# The problem:
Repeat each line of the records below word for word, in their original order.

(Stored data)
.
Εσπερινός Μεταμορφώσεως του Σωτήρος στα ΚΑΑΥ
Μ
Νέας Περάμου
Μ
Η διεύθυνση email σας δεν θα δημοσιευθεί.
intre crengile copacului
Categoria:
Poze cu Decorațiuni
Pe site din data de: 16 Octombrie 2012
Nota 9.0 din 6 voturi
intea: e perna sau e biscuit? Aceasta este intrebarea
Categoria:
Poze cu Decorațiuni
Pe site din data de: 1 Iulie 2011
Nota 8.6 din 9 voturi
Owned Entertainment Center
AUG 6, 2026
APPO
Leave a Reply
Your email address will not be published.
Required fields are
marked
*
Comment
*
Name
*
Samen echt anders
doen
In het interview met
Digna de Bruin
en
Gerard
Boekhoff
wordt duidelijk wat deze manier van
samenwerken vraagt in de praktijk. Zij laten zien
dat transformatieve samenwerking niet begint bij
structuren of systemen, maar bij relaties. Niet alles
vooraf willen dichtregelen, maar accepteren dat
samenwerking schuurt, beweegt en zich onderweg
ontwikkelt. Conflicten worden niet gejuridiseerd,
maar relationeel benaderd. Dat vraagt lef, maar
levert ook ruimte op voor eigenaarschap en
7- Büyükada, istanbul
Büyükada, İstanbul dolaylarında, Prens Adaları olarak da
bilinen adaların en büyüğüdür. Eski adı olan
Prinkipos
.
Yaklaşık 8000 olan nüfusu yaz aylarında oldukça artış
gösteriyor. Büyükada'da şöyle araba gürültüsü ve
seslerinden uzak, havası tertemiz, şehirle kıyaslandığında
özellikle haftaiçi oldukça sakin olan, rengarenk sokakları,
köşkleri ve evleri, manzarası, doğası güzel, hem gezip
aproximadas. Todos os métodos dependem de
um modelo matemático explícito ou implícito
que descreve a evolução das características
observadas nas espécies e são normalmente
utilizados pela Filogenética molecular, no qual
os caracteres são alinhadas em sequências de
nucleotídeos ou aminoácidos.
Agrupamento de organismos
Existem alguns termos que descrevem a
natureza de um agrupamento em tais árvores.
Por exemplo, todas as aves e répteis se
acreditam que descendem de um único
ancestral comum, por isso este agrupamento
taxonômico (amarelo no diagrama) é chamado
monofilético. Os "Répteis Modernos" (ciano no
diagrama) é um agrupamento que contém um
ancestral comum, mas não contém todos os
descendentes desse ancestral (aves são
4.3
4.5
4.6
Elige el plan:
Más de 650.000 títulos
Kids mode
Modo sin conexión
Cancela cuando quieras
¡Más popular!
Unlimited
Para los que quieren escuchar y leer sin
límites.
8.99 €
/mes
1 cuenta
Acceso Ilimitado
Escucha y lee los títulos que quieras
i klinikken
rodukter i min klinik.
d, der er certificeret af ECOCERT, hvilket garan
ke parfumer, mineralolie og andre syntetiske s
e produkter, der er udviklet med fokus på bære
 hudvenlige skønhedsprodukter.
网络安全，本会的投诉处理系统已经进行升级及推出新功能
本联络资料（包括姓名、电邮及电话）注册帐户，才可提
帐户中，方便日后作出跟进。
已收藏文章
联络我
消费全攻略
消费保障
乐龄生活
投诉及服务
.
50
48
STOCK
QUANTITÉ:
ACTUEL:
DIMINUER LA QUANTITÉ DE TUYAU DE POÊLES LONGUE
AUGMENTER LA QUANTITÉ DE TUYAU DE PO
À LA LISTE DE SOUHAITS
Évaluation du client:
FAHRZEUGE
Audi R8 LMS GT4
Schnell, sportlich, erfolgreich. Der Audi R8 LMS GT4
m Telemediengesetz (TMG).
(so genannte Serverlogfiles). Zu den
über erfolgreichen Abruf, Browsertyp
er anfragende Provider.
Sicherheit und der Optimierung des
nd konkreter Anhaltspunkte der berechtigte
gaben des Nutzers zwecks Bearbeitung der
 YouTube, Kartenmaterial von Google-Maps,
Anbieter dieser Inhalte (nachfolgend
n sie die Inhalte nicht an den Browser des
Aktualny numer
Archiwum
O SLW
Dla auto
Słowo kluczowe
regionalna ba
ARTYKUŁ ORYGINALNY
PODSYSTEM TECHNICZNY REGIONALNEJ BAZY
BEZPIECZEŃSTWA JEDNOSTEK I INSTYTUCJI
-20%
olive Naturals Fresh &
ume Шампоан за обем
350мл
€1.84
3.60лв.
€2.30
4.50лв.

# Answer to the problem:
.
Εσπερινός Μεταμορφώσεως του Σωτήρος στα ΚΑΑΥ
Μ
Νέας Περάμου
Μ
Η διεύθυνση email σας δεν θα δημοσιευθεί.
intre crengile copacului
Categoria:
Poze cu Decorațiuni
Pe site din data de: 16 Octombrie 2012
Nota 9.0 din 6 voturi
intea: e perna sau e biscuit? Aceasta este intrebarea
Categoria:
Poze cu Decorațiuni
Pe site din data de: 1 Iulie 2011
Nota 8.6 din 9 voturi
Owned Entertainment Center
AUG 6, 2026
APPO
Leave a Reply
Your email address will not be published.
Required fields are
marked
*
Comment
*
Name
*
Samen echt anders
doen
In het interview met
Digna de Bruin
en
Gerard
Boekhoff
wordt duidelijk wat deze manier van
samenwerken vraagt in de praktijk. Zij laten zien
dat transformatieve samenwerking niet begint bij
structuren of systemen, maar bij relaties. Niet alles
vooraf willen dichtregelen, maar accepteren dat
samenwerking schuurt, beweegt en zich onderweg
ontwikkelt. Conflicten worden niet gejuridiseerd,
maar relationeel benaderd. Dat vraagt lef, maar
levert ook ruimte op voor eigenaarschap en
7- Büyükada, istanbul
Büyükada, İstanbul dolaylarında, Prens Adaları olarak da
bilinen adaların en büyüğüdür. Eski adı olan
Prinkipos
.
Yaklaşık 8000 olan nüfusu yaz aylarında oldukça artış
gösteriyor. Büyükada'da şöyle araba gürültüsü ve
seslerinden uzak, havası tertemiz, şehirle kıyaslandığında
özellikle haftaiçi oldukça sakin olan, rengarenk sokakları,
köşkleri ve evleri, manzarası, doğası güzel, hem gezip
aproximadas. Todos os métodos dependem de
um modelo matemático explícito ou implícito
que descreve a evolução das características
observadas nas espécies e são normalmente
utilizados pela Filogenética molecular, no qual
os caracteres são alinhadas em sequências de
nucleotídeos ou aminoácidos.
Agrupamento de organismos
Existem alguns termos que descrevem a
natureza de um agrupamento em tais árvores.
Por exemplo, todas as aves e répteis se
acreditam que descendem de um único
ancestral comum, por isso este agrupamento
taxonômico (amarelo no diagrama) é chamado
monofilético. Os "Répteis Modernos" (ciano no
diagrama) é um agrupamento que contém um
ancestral comum, mas não contém todos os
descendentes desse ancestral (aves são
4.3
4.5
4.6
Elige el plan:
Más de 650.000 títulos
Kids mode
Modo sin conexión
Cancela cuando quieras
¡Más popular!
Unlimited
Para los que quieren escuchar y leer sin
límites.
8.99 €
/mes
1 cuenta
Acceso Ilimitado
Escucha y lee los títulos que quieras
i klinikken
rodukter i min klinik.
d, der er certificeret af ECOCERT, hvilket garan
ke parfumer, mineralolie og andre syntetiske s
e produkter, der er udviklet med fokus på bære
 hudvenlige skønhedsprodukter.
网络安全，本会的投诉处理系统已经进行升级及推出新功能
本联络资料（包括姓名、电邮及电话）注册帐户，才可提
帐户中，方便日后作出跟进。
已收藏文章
联络我
消费全攻略
消费保障
乐龄生活
投诉及服务
.
50
48
STOCK
QUANTITÉ:
ACTUEL:
DIMINUER LA QUANTITÉ DE TUYAU DE POÊLES LONGUE
AUGMENTER LA QUANTITÉ DE TUYAU DE PO
À LA LISTE DE SOUHAITS
Évaluation du client:
FAHRZEUGE
Audi R8 LMS GT4
Schnell, sportlich, erfolgreich. Der Audi R8 LMS GT4
m Telemediengesetz (TMG).
(so genannte Serverlogfiles). Zu den
über erfolgreichen Abruf, Browsertyp
er anfragende Provider.
Sicherheit und der Optimierung des
nd konkreter Anhaltspunkte der berechtigte
gaben des Nutzers zwecks Bearbeitung der
 YouTube, Kartenmaterial von Google-Maps,
Anbieter dieser Inhalte (nachfolgend
n sie die Inhalte nicht an den Browser des
Aktualny numer
Archiwum
O SLW
Dla auto
Słowo kluczowe
regionalna ba
ARTYKUŁ ORYGINALNY
PODSYSTEM TECHNICZNY REGIONALNEJ BAZY
BEZPIECZEŃSTWA JEDNOSTEK I INSTYTUCJI
-20%
olive Naturals Fresh &
ume Шампоан за обем
350мл
€1.84
3.60лв.
€2.30
4.50лв.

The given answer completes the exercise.